--- TRY IT ---
Copy down every line of the data that follows exactly. Omit the pictures.

--- Stored items ---
%%

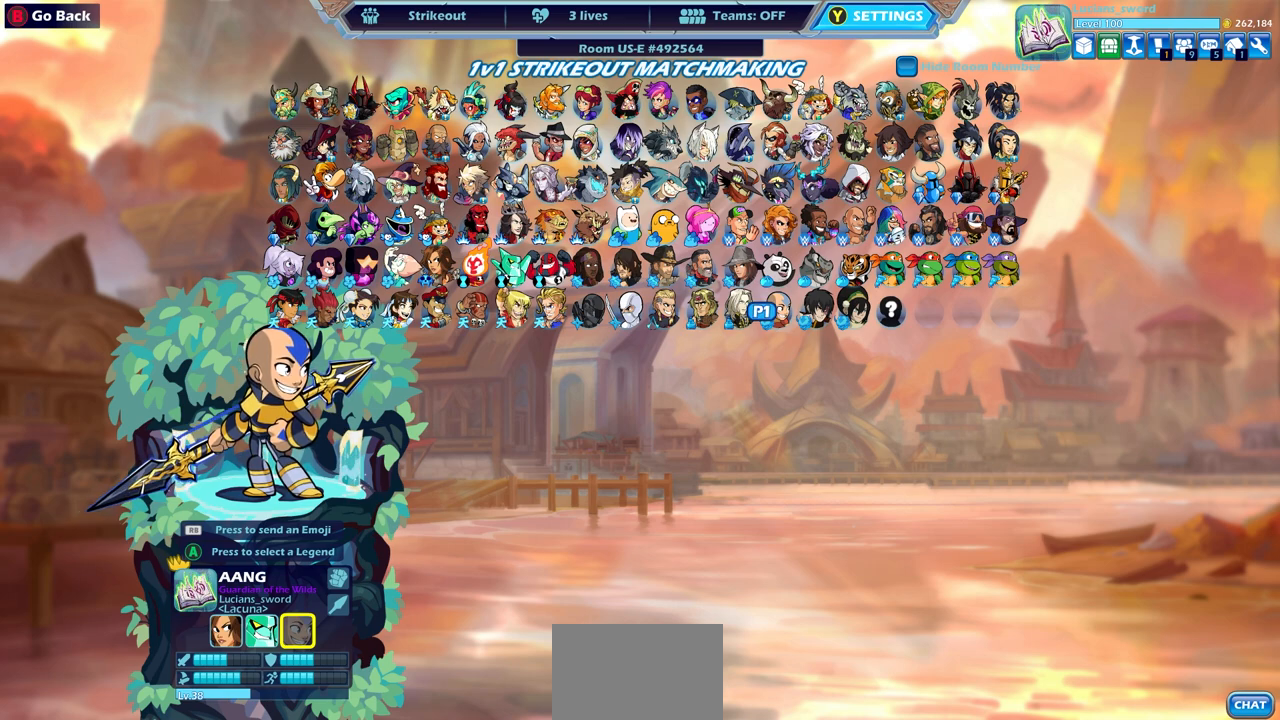
Gameplay with a controller (PlayStation layout); each line is a JSON object with the inputs held at the frame after it. "events" lists button and stick changes between this image and that frame as [ms after this image, input, new state], when the widget could be followed in between.
{"buttons": ["DPAD_LEFT"], "left_stick": "center", "right_stick": "center", "events": [[283, "DPAD_LEFT", "down"], [400, "DPAD_LEFT", "up"], [483, "DPAD_LEFT", "down"]]}
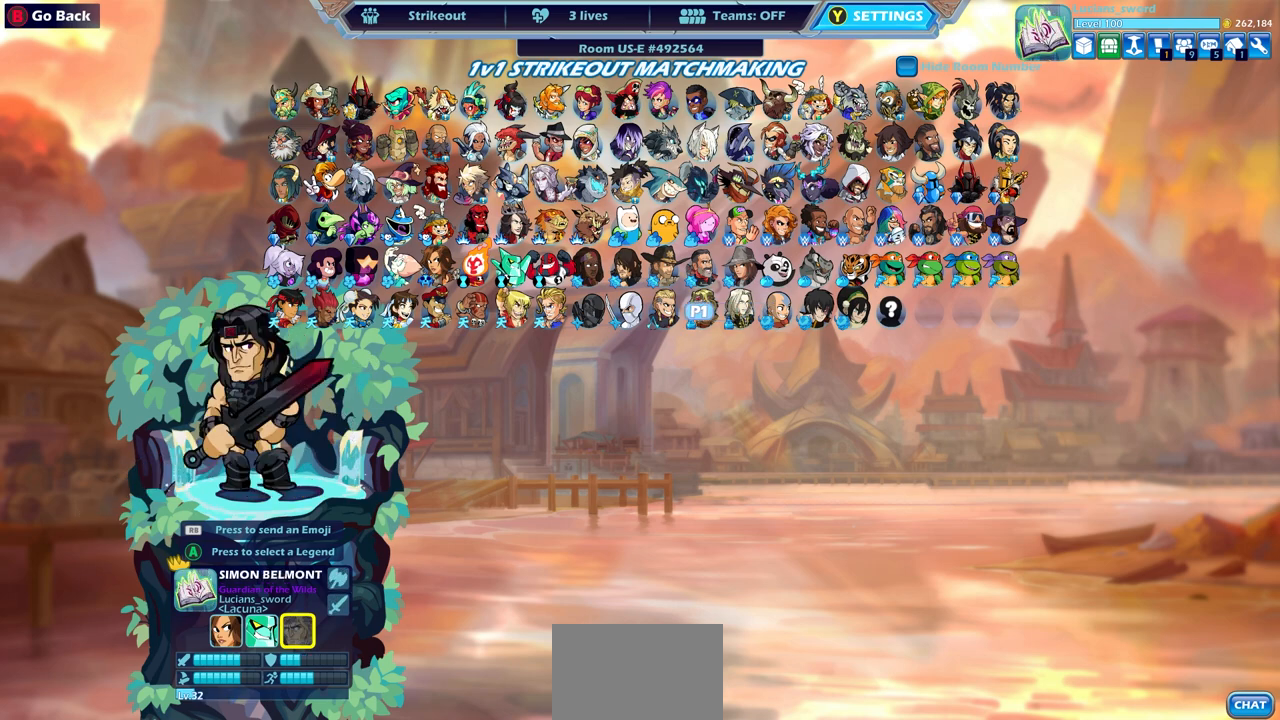
{"buttons": [], "left_stick": "center", "right_stick": "center", "events": [[100, "DPAD_LEFT", "up"], [317, "DPAD_LEFT", "down"], [450, "DPAD_LEFT", "up"]]}
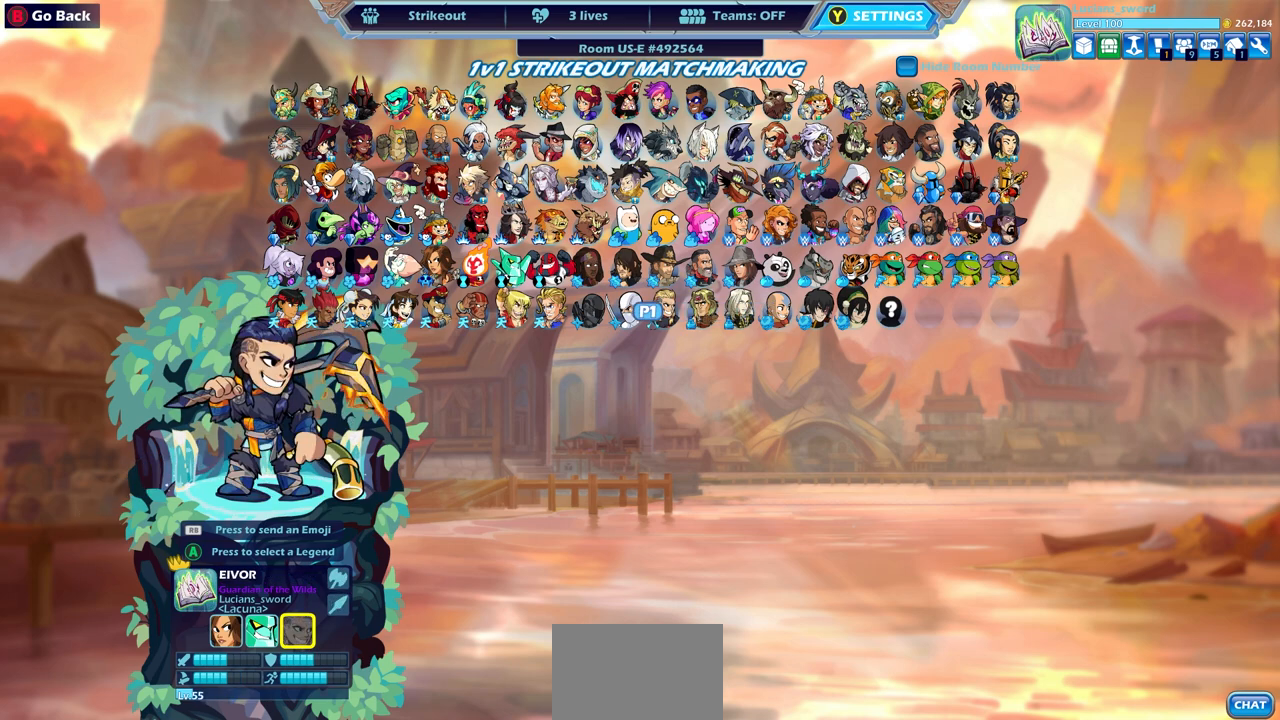
{"buttons": [], "left_stick": "center", "right_stick": "center", "events": [[150, "CIRCLE", "down"], [267, "CIRCLE", "up"]]}
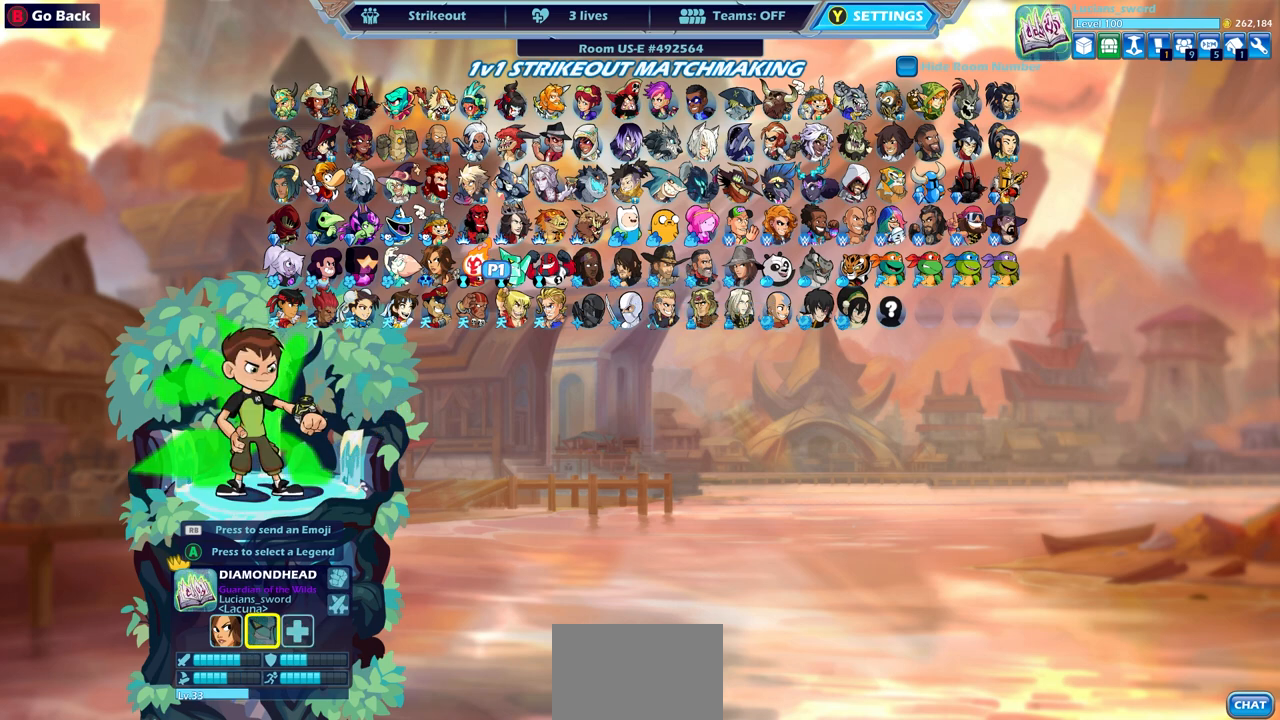
{"buttons": [], "left_stick": "center", "right_stick": "center", "events": [[67, "DPAD_LEFT", "down"], [200, "DPAD_LEFT", "up"], [317, "CIRCLE", "down"], [433, "CIRCLE", "up"]]}
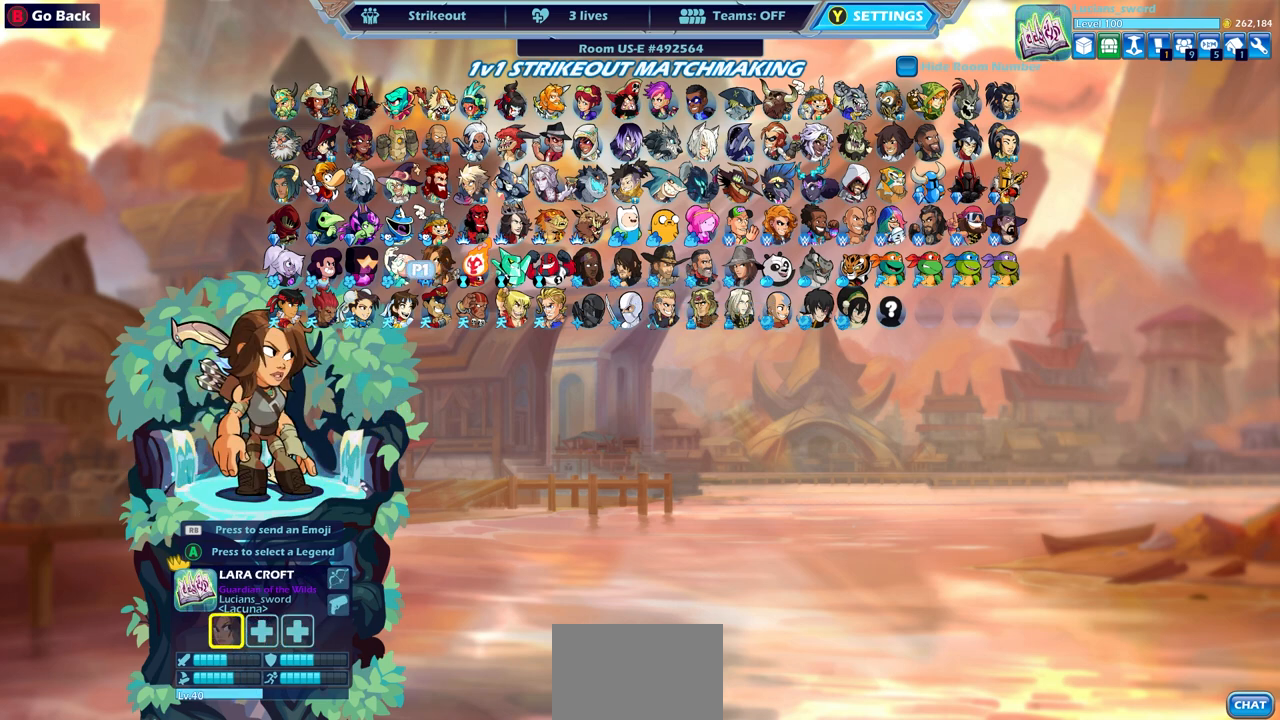
{"buttons": ["DPAD_UP"], "left_stick": "center", "right_stick": "center", "events": [[167, "DPAD_UP", "down"], [267, "DPAD_UP", "up"], [433, "DPAD_UP", "down"]]}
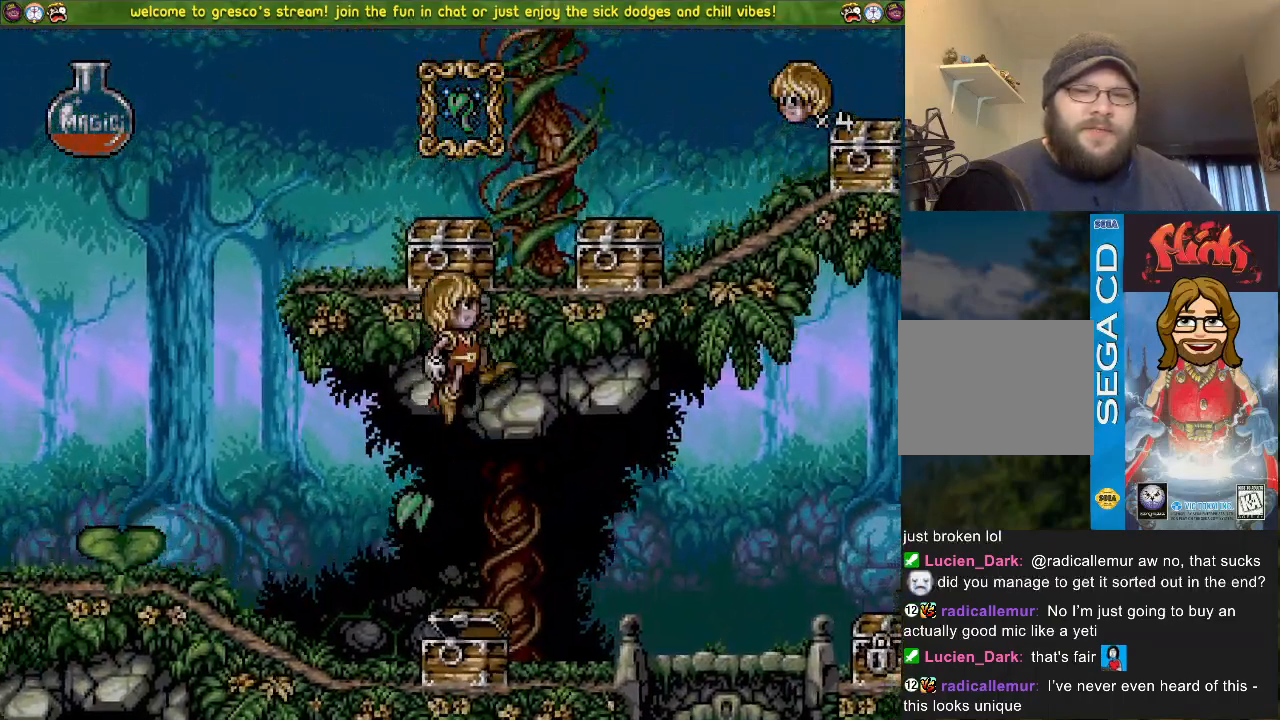
Gameplay with a controller (PlayStation layout); each line is a JSON object with the inputs held at the frame after it. "events" lists button and stick changes between this image and that frame as [ms after this image, input, new state], when the widget could be followed in between.
{"buttons": ["DPAD_LEFT"], "left_stick": "center", "right_stick": "center", "events": [[367, "DPAD_LEFT", "down"], [417, "DPAD_DOWN", "up"]]}
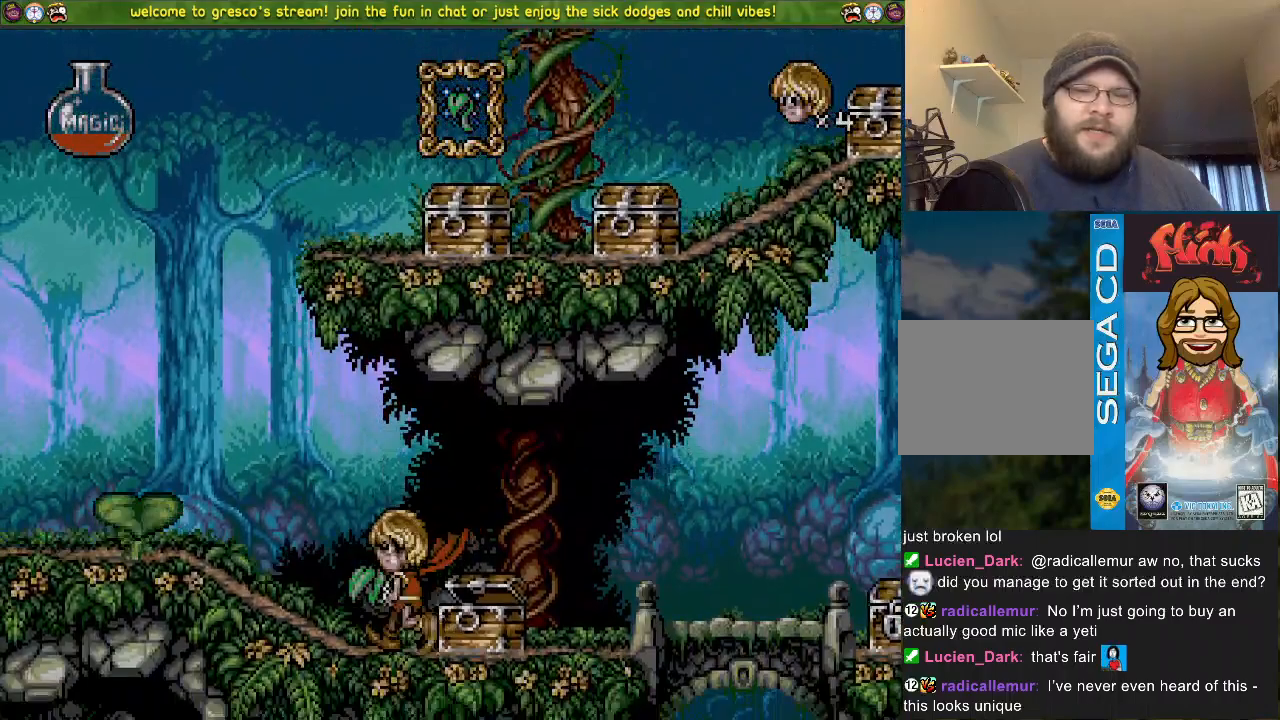
{"buttons": ["DPAD_LEFT"], "left_stick": "center", "right_stick": "center", "events": []}
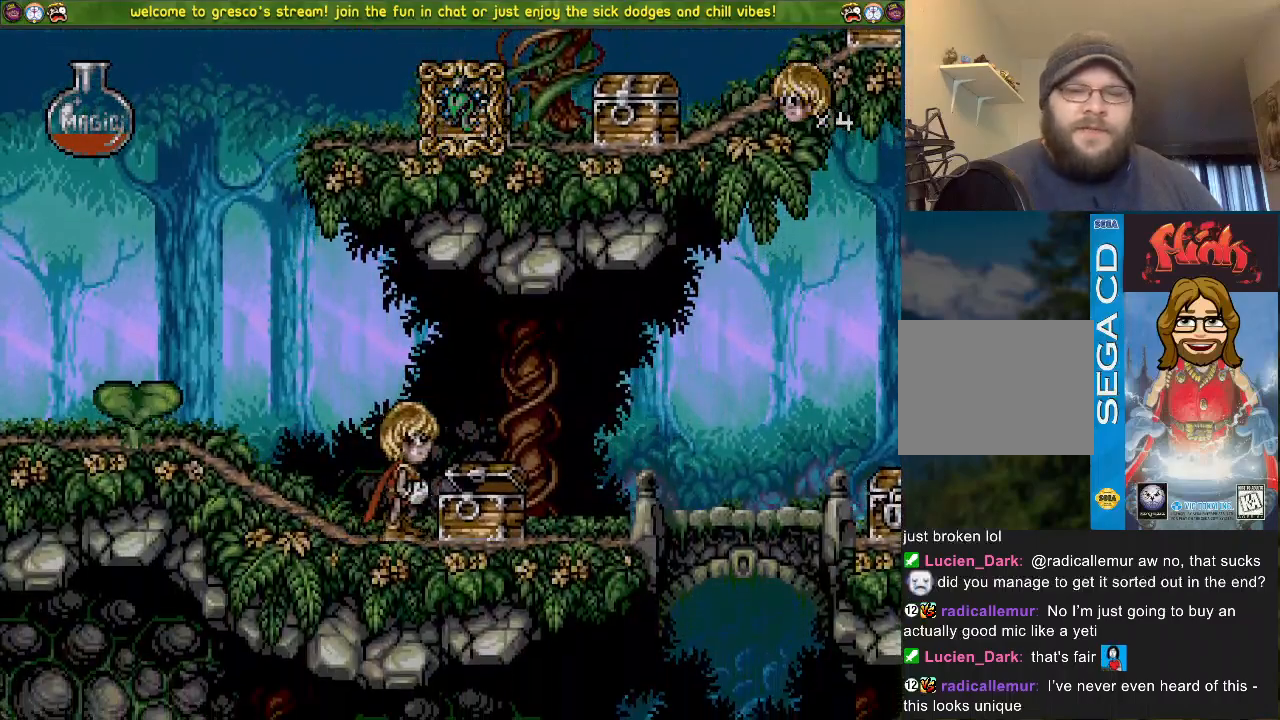
{"buttons": ["CROSS", "DPAD_LEFT"], "left_stick": "center", "right_stick": "center", "events": [[33, "CROSS", "down"]]}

%%

--- TASK ANSWER ---
Gameplay with a controller (PlayStation layout); each line is a JSON object with the inputs held at the frame after it. "events" lists button and stick changes between this image and that frame as [ms after this image, input, new state], when the widget could be followed in between.
{"buttons": ["DPAD_LEFT"], "left_stick": "center", "right_stick": "center", "events": [[283, "DPAD_LEFT", "down"], [400, "DPAD_LEFT", "up"], [483, "DPAD_LEFT", "down"]]}
{"buttons": [], "left_stick": "center", "right_stick": "center", "events": [[100, "DPAD_LEFT", "up"], [317, "DPAD_LEFT", "down"], [450, "DPAD_LEFT", "up"]]}
{"buttons": [], "left_stick": "center", "right_stick": "center", "events": [[150, "CIRCLE", "down"], [267, "CIRCLE", "up"]]}
{"buttons": [], "left_stick": "center", "right_stick": "center", "events": [[67, "DPAD_LEFT", "down"], [200, "DPAD_LEFT", "up"], [317, "CIRCLE", "down"], [433, "CIRCLE", "up"]]}
{"buttons": ["DPAD_UP"], "left_stick": "center", "right_stick": "center", "events": [[167, "DPAD_UP", "down"], [267, "DPAD_UP", "up"], [433, "DPAD_UP", "down"]]}
Gameplay with a controller (PlayStation layout); each line is a JSON object with the inputs held at the frame after it. "events" lists button and stick changes between this image and that frame as [ms after this image, input, new state], when the widget could be followed in between.
{"buttons": ["DPAD_LEFT"], "left_stick": "center", "right_stick": "center", "events": [[367, "DPAD_LEFT", "down"], [417, "DPAD_DOWN", "up"]]}
{"buttons": ["DPAD_LEFT"], "left_stick": "center", "right_stick": "center", "events": []}
{"buttons": ["CROSS", "DPAD_LEFT"], "left_stick": "center", "right_stick": "center", "events": [[33, "CROSS", "down"]]}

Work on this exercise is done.